Here are a few tricks I’ve picked up along my kitchen-witchery journey:
• When frying meat, use tongs and always add the meat to the pan by laying it away from you. This prevents the oil from splashing and burning you.
• Do not prep and cook at the same time. Finish your prep before adding anything to a frying pan or sticking anything in the oven.
• 4 tbsps is equal to ¼ cup. So when something calls for 1/8 of a cup, it means 2 tbsps. No one has 1/8th cups.
• If a recipe calls for buttermilk but you’re all out, add 1 tbsp of lemon juice or white vinegar to a cup of milk and let it sit for about 15 minutes. Boom, you have buttermilk.
• Burned the bottom of your pan? No worries, I do it all the time too! To get those stubborn bits off, add water to the pan and boil it once more on the stovetop. This loosens up the grime so you can scrape it off!
• Keep brownies, cookies, and cakes moist by storing them with a slice of bread. The treat will remain decadent while the bread will harden and crust up.
• Speaking of crusty/stale bread, if you want the best french toast, leave your bread out overnight. Stale bread soaks up more egg/custard and will result in richer, Fuller pieces of french toast.
• Before frosting your goodies, stick your frosting spoon/utensil in the fridge. Colder utensils make for better frosting-spreaders.
• To prevent your cakes from cracking or rising unevenly in the oven, place a dish of water on the rack below. The extra moisture helps cakes cook evenly.
• Eat and use veggies and fruits that are in-season!
• Buy local produce when you can.
• Always work with sharp knives and always slice away from yourself. Dull knives and cuts are no good.
• Lean cuts of meat like pork tenderloin and chicken breasts toughen up when cooked in the oven, on the stovetop, or on the grill. To keep some of the moisture, wrap them in foil or add a sauce to the pan.
• Your measurements don’t have to be perfect! It’s okay to spill a little flour here and there!
• If you screw up a recipe don’t get discouraged! Cooking and baking are trial and error. Both skills come with time and part of the fun is making a few mistakes along the way!

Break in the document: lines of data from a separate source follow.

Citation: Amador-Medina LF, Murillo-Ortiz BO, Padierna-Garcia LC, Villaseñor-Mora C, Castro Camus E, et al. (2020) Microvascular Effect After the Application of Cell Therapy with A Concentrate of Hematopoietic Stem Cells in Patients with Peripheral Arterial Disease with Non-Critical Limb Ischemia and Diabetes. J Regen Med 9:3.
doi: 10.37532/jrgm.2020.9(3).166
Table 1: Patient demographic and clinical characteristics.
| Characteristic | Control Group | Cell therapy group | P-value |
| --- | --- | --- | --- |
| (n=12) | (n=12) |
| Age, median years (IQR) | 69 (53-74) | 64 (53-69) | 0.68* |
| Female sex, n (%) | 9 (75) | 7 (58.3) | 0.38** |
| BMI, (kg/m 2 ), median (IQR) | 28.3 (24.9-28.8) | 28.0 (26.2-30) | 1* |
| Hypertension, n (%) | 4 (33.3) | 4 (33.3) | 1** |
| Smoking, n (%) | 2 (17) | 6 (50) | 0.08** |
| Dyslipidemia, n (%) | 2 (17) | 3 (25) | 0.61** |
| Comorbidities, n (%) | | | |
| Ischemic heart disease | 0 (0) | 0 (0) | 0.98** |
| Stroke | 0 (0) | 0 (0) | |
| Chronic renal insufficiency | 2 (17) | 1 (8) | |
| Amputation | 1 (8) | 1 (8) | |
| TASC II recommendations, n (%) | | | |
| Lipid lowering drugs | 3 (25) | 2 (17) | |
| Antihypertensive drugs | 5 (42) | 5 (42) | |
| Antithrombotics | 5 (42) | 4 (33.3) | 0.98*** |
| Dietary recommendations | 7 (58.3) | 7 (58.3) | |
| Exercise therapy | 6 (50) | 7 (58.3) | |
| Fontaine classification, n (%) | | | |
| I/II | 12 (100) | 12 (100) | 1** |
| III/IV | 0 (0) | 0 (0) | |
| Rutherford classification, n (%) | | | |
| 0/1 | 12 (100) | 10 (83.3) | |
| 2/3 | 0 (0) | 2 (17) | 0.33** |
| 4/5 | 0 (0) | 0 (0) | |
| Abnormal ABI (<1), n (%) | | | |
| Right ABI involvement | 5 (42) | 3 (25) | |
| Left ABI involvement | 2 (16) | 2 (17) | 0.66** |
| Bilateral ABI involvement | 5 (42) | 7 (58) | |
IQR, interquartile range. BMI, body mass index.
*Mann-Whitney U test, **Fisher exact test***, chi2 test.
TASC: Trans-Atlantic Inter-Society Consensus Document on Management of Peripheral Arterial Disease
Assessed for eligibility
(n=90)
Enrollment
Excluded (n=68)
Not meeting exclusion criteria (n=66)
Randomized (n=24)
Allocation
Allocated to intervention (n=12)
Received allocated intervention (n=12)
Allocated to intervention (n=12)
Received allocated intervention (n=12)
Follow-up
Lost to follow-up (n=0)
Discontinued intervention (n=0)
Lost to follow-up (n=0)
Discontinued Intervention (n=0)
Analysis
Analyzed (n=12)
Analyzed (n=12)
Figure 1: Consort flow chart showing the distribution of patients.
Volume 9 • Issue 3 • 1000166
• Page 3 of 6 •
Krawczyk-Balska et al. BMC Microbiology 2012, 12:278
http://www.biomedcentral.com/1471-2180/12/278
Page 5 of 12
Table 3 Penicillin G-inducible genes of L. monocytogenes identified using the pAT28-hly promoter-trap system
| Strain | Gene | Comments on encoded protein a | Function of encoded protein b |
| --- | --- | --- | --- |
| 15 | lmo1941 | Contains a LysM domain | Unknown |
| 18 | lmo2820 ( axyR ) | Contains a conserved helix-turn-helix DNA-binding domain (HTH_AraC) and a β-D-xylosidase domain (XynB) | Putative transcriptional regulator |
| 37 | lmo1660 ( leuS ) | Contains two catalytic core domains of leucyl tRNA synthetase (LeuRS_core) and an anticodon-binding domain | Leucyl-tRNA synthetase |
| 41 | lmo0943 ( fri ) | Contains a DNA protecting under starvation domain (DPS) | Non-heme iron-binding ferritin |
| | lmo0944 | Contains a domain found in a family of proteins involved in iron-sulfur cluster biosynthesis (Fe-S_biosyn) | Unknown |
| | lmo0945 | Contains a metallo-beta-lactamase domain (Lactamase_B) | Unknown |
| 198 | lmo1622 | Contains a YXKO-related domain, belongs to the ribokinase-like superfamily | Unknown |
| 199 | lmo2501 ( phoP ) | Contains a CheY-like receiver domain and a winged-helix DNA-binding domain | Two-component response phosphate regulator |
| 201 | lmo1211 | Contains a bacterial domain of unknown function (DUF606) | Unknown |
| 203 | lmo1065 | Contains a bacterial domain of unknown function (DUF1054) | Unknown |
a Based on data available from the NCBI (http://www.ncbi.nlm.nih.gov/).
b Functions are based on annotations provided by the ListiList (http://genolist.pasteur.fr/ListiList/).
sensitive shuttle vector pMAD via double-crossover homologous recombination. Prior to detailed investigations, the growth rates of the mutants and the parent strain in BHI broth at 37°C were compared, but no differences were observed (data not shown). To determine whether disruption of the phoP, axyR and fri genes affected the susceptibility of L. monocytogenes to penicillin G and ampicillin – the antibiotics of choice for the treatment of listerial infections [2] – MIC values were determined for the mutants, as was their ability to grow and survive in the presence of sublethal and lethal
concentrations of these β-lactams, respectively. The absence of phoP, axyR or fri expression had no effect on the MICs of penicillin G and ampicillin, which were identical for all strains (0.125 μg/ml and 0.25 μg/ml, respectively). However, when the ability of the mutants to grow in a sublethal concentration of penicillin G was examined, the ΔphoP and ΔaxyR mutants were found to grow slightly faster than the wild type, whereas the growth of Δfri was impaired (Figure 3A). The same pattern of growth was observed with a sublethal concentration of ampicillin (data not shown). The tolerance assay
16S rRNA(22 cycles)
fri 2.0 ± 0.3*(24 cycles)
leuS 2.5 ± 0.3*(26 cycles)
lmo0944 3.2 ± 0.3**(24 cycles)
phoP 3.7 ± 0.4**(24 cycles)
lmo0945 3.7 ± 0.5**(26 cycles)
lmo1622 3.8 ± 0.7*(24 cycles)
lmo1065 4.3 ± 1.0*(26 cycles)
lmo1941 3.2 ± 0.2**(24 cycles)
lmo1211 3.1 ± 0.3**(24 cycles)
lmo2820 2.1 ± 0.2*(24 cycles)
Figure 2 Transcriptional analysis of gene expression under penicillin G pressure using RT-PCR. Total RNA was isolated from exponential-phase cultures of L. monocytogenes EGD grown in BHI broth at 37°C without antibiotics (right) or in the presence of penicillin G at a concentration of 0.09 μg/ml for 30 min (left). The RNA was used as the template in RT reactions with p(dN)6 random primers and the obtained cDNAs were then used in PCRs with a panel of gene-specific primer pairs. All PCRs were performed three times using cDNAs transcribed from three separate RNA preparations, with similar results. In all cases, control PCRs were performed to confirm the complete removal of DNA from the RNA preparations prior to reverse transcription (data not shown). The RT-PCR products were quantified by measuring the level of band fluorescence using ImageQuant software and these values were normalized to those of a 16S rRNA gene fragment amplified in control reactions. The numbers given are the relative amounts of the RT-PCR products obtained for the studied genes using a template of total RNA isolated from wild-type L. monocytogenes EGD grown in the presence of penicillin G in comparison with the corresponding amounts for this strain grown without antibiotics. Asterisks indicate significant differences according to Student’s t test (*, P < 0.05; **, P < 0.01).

• Intent is important. It doesn’t always matter what magical ingredients you’ve added to the dishes, sometimes intent and reason for making are the strongest most powerful forces you can garner during the process.
• Everyone has different tastes! Some people may not like what you make, others may enjoy it whole-heartedly. Don’t get discouraged if a few people shy away from your food!
That’s it for now! I’m sure I have many more to share, but until then, keep cooking!